The Heart of What Was Lost
Tad Williams
Duke Isgrimnur has pursued the defeated Norns to their last citadel, but they do not give up. As he besieges them, he confronts questions about the morality of genocide and the price of victory. Meanwhile they confront their inability to change, their nostalgia for lost glory, and their undying hatred of all things human. Williams’ story explores the moral vagaries of war through the eyes of generals and soldiers and explains the ultimate fate of the Norns in this bridge novel between his classic trilogy Memory, Sorrow, and Thorn and his forthcoming The Last King of Osten Ard trilogy.
The Facefaker’s Game
Chandler J. Birch
Trust is elusive for Ashes, an orphan living in the slum of Burroughside, where evil Mr. Ragged runs the gangs and the night is filled with walking terrors. When the rebel Artificers recruit Ashes, he soon discovers magical abilities that may allow him to tip the balance of power. Overthrowing the entrenched Mr. Ragged is more difficult than he expects, and Ashes will have to learn to trust others—even in the face of betrayal. Birch’s debut novel is an exciting adventure tale of likable rogues and evil noblemen. (Cautions: swearing and implied pederasty by an evil character)
Afterword
James Thurber is chiefly known as the American humorist who wrote “The Secret Life of Walter Mitty,” a staple story for high-school English classrooms.

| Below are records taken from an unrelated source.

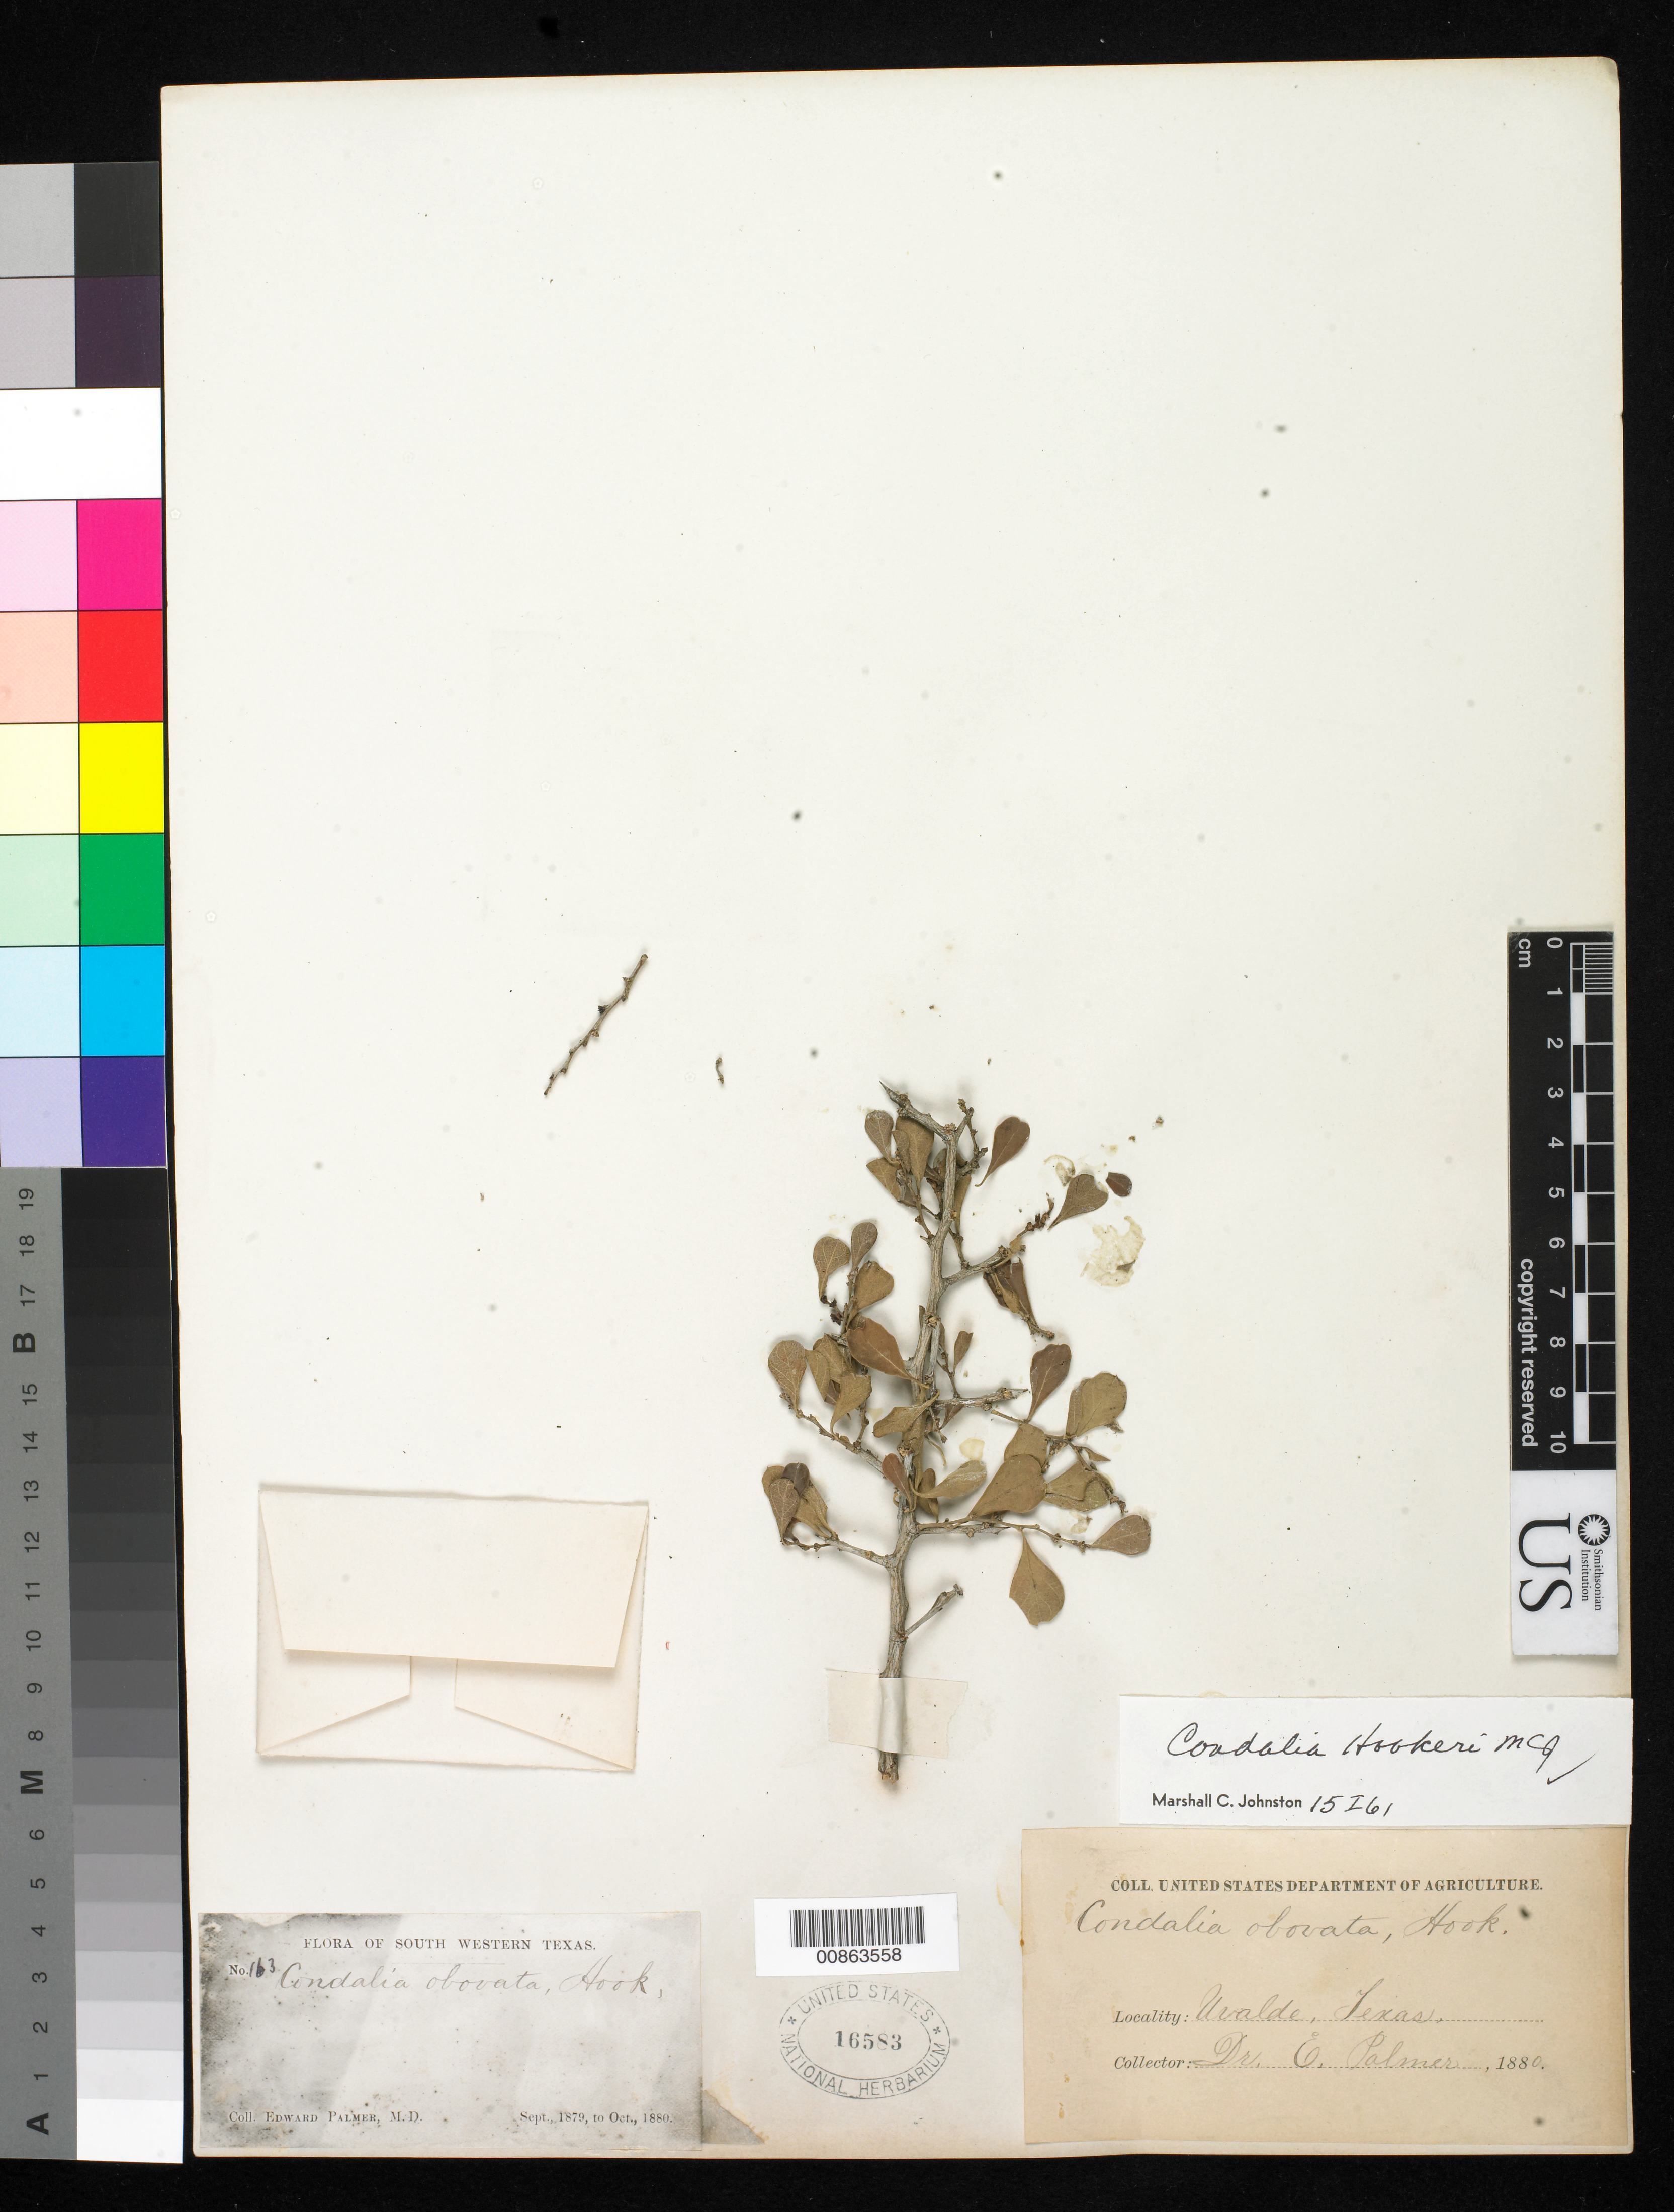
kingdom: Plantae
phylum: Tracheophyta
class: Magnoliopsida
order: Rosales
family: Rhamnaceae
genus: Condalia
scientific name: Condalia hookeri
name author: M.C. Johnst.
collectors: E. Palmer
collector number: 163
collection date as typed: Sep 1879 to -- Oct 1880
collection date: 1879-09/1880-10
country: United States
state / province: Texas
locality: Uvalde, Texas.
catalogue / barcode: US 16583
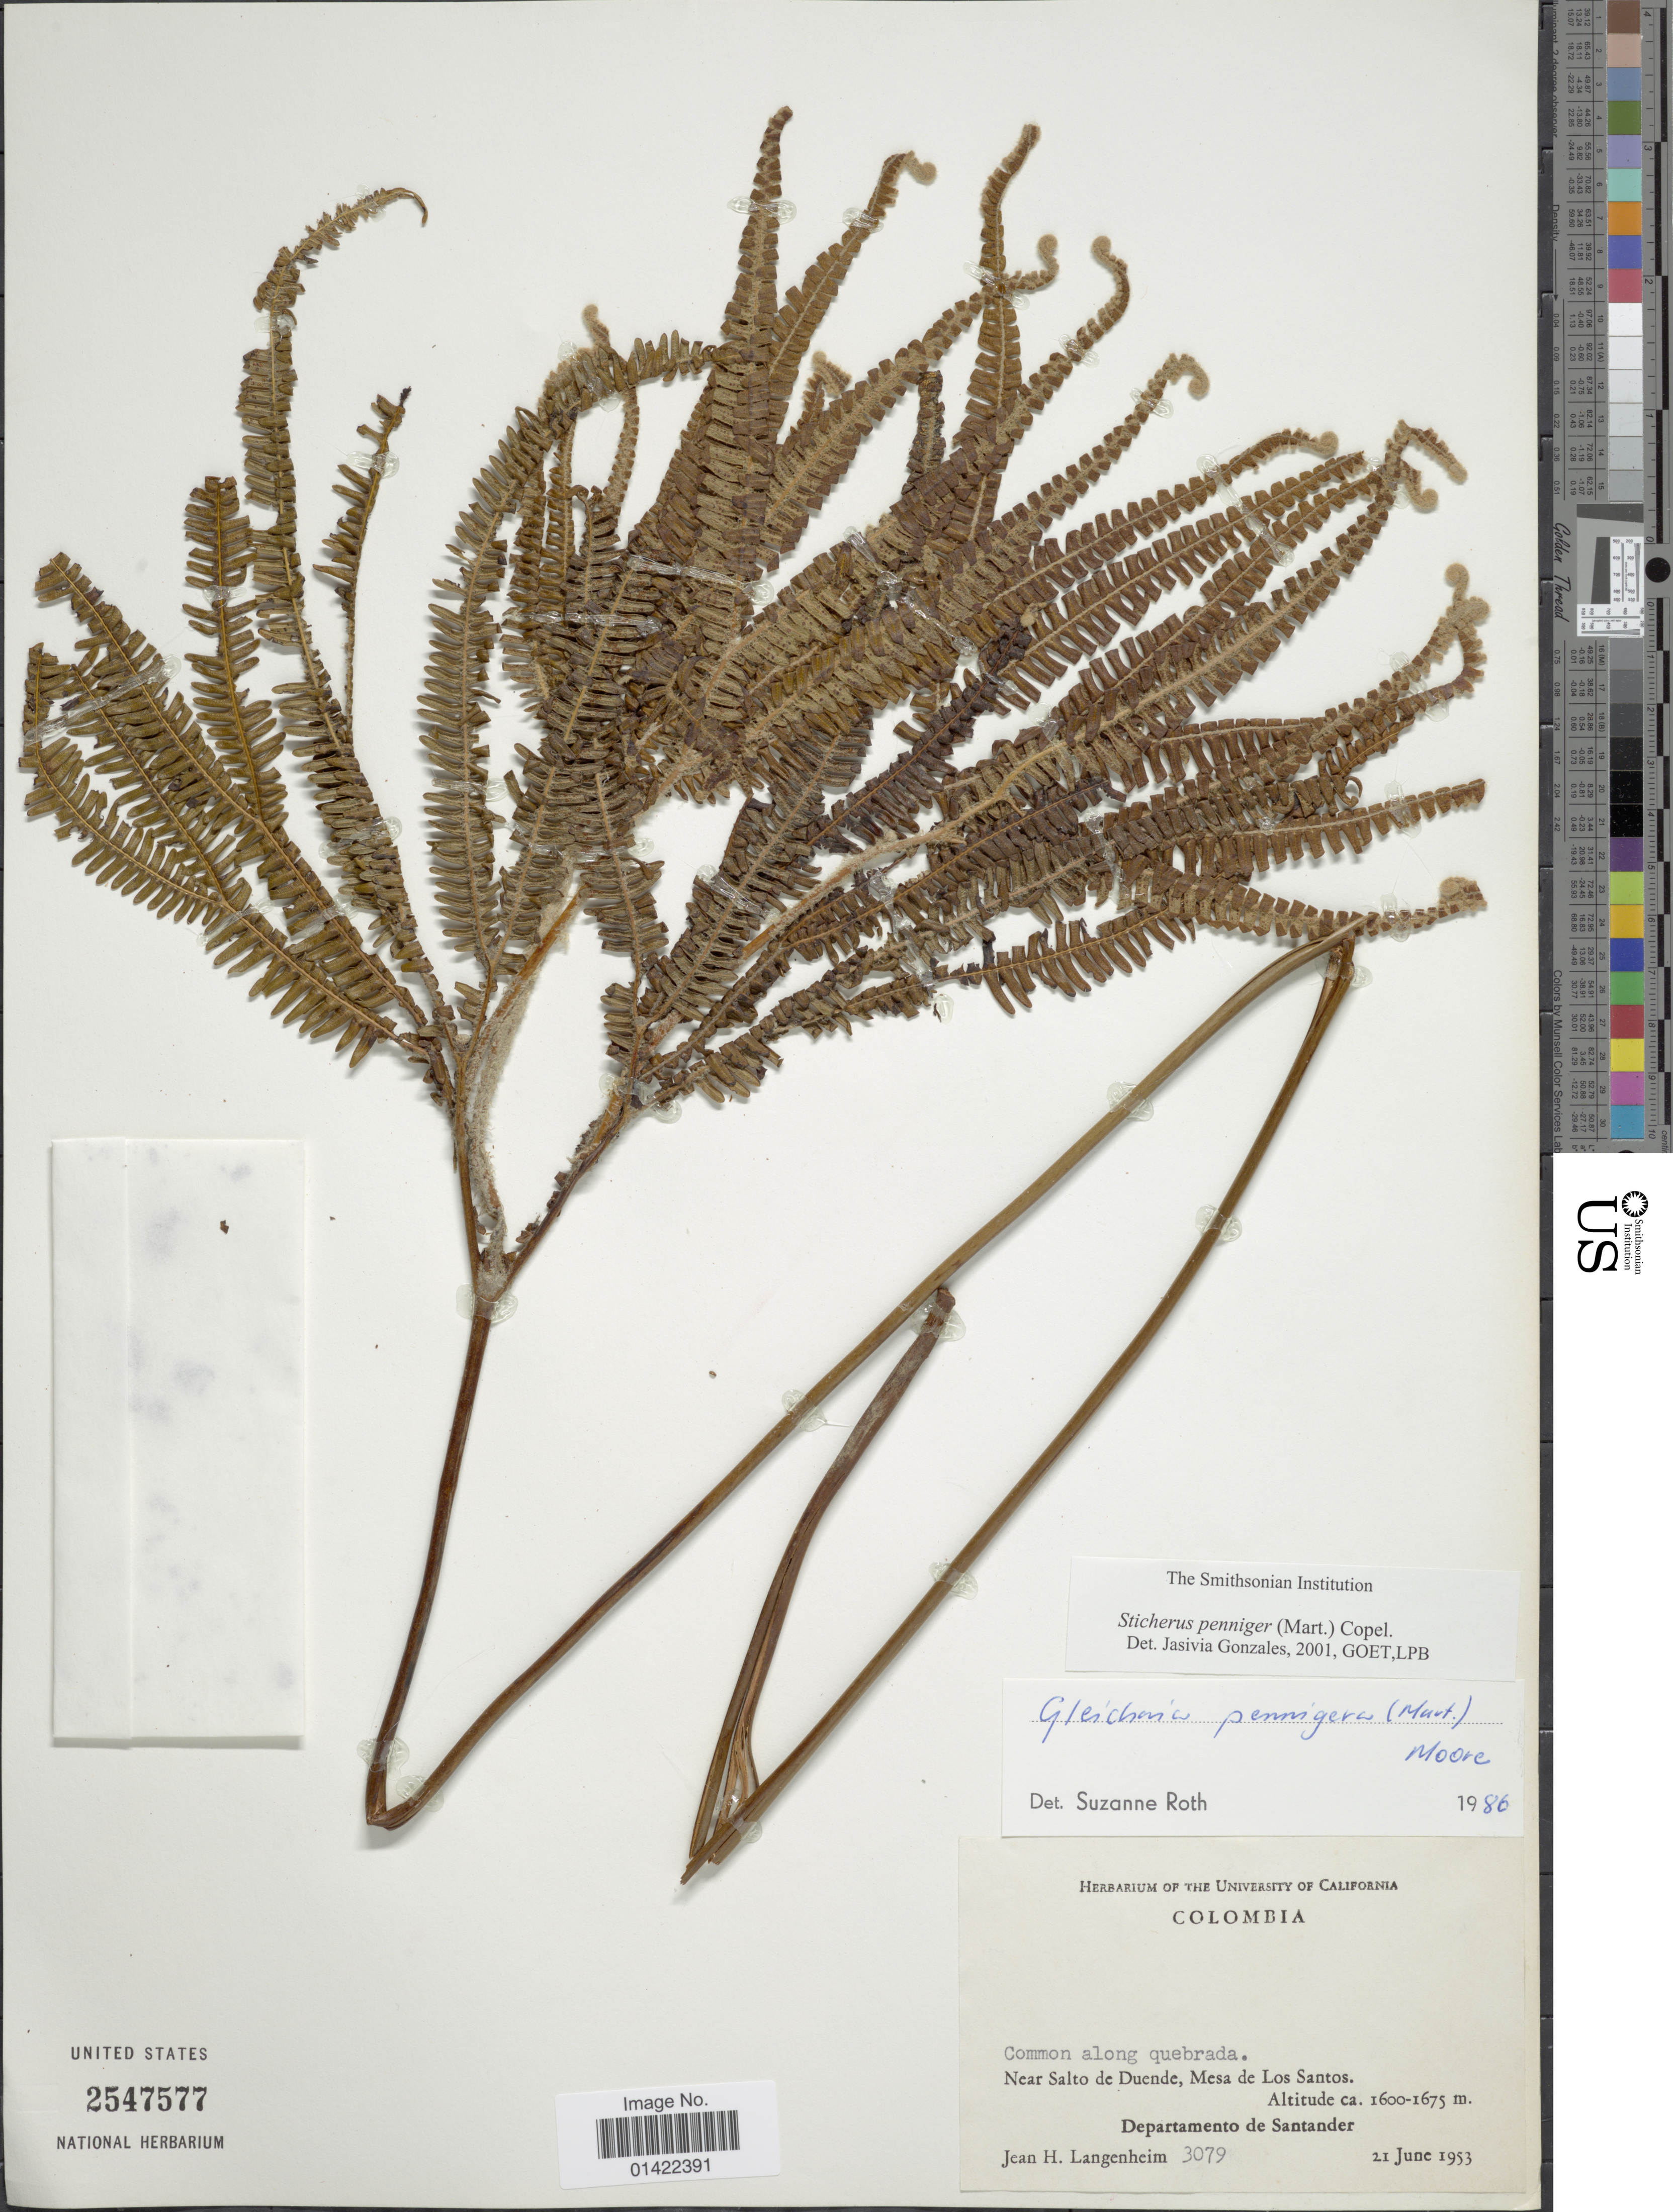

A few have gone on to read collections of his columns for The New Yorker, but one of his best but overlooked works is The 13 Clocks. Recently released in a new edition including the original Marc Simont color illustrations (Penguin Classics Deluxe Edition, 2016), this not-quite fairy tale about a prince who saves a princess is, as Neil Gaiman writes in his introduction, full of “magical, wonderful, tasty words.” On one level, it is a predictable fairy tale that any reader of the Brothers Grimm or Hans Christian Andersen would enjoy, but on another, it is a raucous play of words that sounds like poetry, reads like prose, and narrowly skirts the line between the ridiculous and the profound. —J.O.